Memory of fire spurs action


The Mirror

Federal Way Public Schools is upgrading and adding equipment to 27 science labs at its four largest high schools following a consultant’s recommendations.

The School Board approved a contract this month for McKinstry Co. of Seattle to complete the work. The contract is for about $125,000 and is the result of a fire last year during a classroom experiment.

In January 2004, a science teacher and three students were injured in a Federal Way High School classroom when a routine chemistry experiment went awry. Ingrid Lyden, the teacher, was showing how mineral salts cause different colors in the environment. According to witnesseses, Lyden lit five –– after adding methanol –– without incident. The sixth one, however, exploded and flames reached into the front row of the classroom.

Most students ran. Lyden’s hair, shoulder and arm were on fire. Student Thomas Padillo was credited with putting out the flames by using his jacket.

Lyden and one student were treated at a Seattle hospital for burns. Two other students had less severe injuries.

Lyden has resumed teaching.

The contractor is installing safety equipment like eye wash stations and emergency showers, along with purge fans and ground fault outlets, according to Rod Leland, the school district’s facilities director.

Some of the rooms will have more work done than others, he said. Thomas Jefferson High is having seven rooms worked on, while Decatur High has eight rooms and Todd Beamer High has six.

After the accident, the state’s Department of Labor and Industries (DLI) reviewed the safety of the high school’s labs and found hazards it required district officials to attend to before an August 2004 deadline. The district asked the state agency to inspect the high school.

The issues included:

• Finishing a chemical hygiene plan the district was working on at the time of the lab accident.

• Not testing emergency showers and eyewashes on a regular basis.

• Lack of fume hood containment.

• Several bottles of acids and bases stored on the floor of a fume hood and obstructing air flow, not sampling the air for formaldehyde, and pouring an acid into an open beaker and carrying it uncovered through a classroom doorway.

Diane Seeley, the district’s risk manager, said the district complied with DLI’s requirements.

Also, funding was put into the 2004-05 school district budget for a science coordinator at the district level to implement changes to the labs and practices.

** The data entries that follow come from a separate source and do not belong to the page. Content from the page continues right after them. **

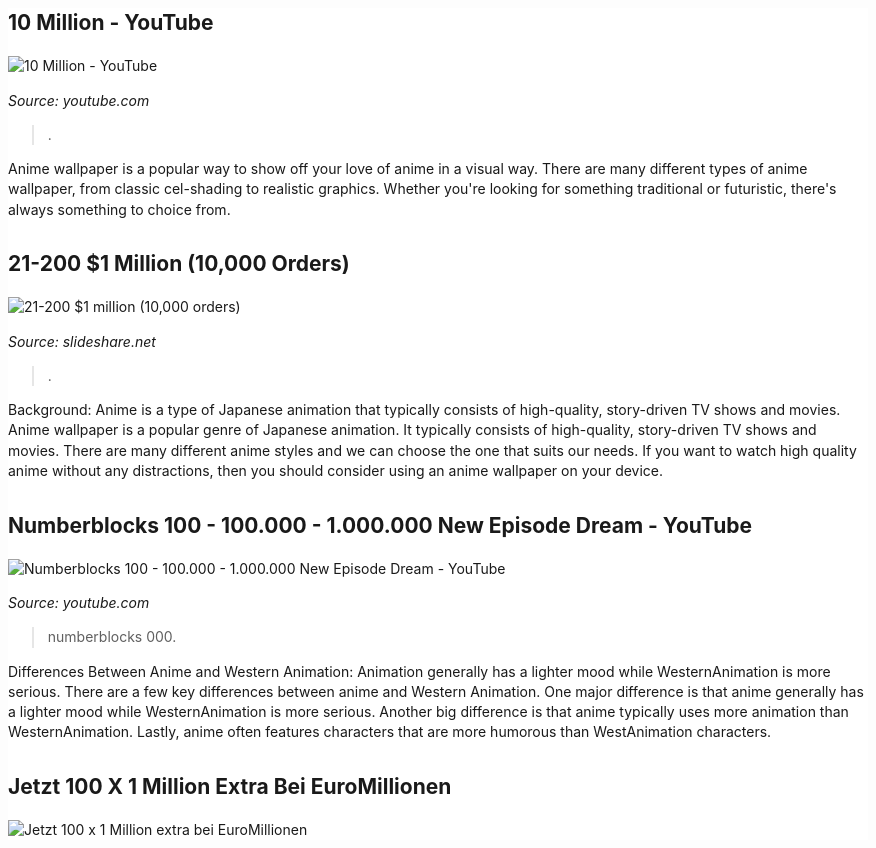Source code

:     
## 10 Million - YouTube

<img loading=lazy src="https://i.ytimg.com/vi/ezJzPeusvSU/maxresdefault.jpg" onerror="this.onerror=null;this.src='https://tse1.mm.bing.net/th?id=OIP.0aFN6QDNrdAF0rf1dvLtAgHaEK&amp;pid=15.1';" alt="10 Million - YouTube">

_Source: youtube.com_

>. 

	

Anime wallpaper is a popular way to show off your love of anime in a visual way. There are many different types of anime wallpaper, from classic cel-shading to realistic graphics. Whether you're looking for something traditional or futuristic, there's always something to choice from.

    
## 21-200 $1 Million (10,000 Orders)

<img loading=lazy src="https://image.slidesharecdn.com/00-robsnell-p2-091117172118-phpapp01/95/slide-63-1024.jpg" onerror="this.onerror=null;this.src='https://tse3.mm.bing.net/th?id=OIP.0du35CpY0CWTcjYLXS3T0QHaFj&amp;pid=15.1';" alt="21-200 $1 million (10,000 orders)">

_Source: slideshare.net_

>. 

	

Background: Anime is a type of Japanese animation that typically consists of high-quality, story-driven TV shows and movies.
Anime wallpaper is a popular genre of Japanese animation. It typically consists of high-quality, story-driven TV shows and movies. There are many different anime styles and we can choose the one that suits our needs. If you want to watch high quality anime without any distractions, then you should consider using an anime wallpaper on your device.

    
## Numberblocks 100 - 100.000 - 1.000.000 New Episode Dream - YouTube

<img loading=lazy src="https://i.ytimg.com/vi/prHAg_WRXQ8/hqdefault.jpg" onerror="this.onerror=null;this.src='https://tse1.mm.bing.net/th?id=OIP.m0XKfudJG6OufsBGgwbbNgHaFj&amp;pid=15.1';" alt="Numberblocks 100 - 100.000 - 1.000.000 New Episode Dream - YouTube">

_Source: youtube.com_

>numberblocks 000. 

	

Differences Between Anime and Western Animation: Animation generally has a lighter mood while WesternAnimation is more serious.
There are a few key differences between anime and Western Animation. One major difference is that anime generally has a lighter mood while WesternAnimation is more serious. Another big difference is that anime typically uses more animation than WesternAnimation. Lastly, anime often features characters that are more humorous than WestAnimation characters.

    
## Jetzt 100 X 1 Million Extra Bei EuroMillionen

<img loading=lazy src="https://www.lotterien.at/fileadmin/data/Presse/Vorschaubilder/2022/euromillionen-shower-of-millionaires-1200x630.jpg" onerror="this.onerror=null;this.src='https://tse4.mm.bing.net/th?id=OIP.W63CZ4EDAMdrzBrtWMkspwHaD4&amp;pid=15.1';" alt="Jetzt 100 x 1 Million extra bei EuroMillionen">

Now there are two positions –– one to oversee the curriculum and the second for making the lab alterations.

One of the curriculum changes has been dropping the experiment that resulted in the explosion and fire. Seeley said a review of the new learning requirements led the district to conclude the experiment no longer fit. It was prohibited across the district after the 2004 accident.

The district hired a private consultant to fill the science coordinator post. The consultant recommended the update in safety equipment and electrical outlets. A district employee is filling the curriculum advisor position.

The district wasn’t violating any law or codes by not having the safety equipment in the classrooms, but the recommendations were based on “best practices” for science labs, Leland said.

Some science rooms in the district are being fitted with equipment even though they aren’t used for experiments. Leland explained the district was making the changes now in case experiments are conducted in the future. The work at Todd Beamer, the district’s newest high school, falls in this category.

The project is expected to take four weeks to complete.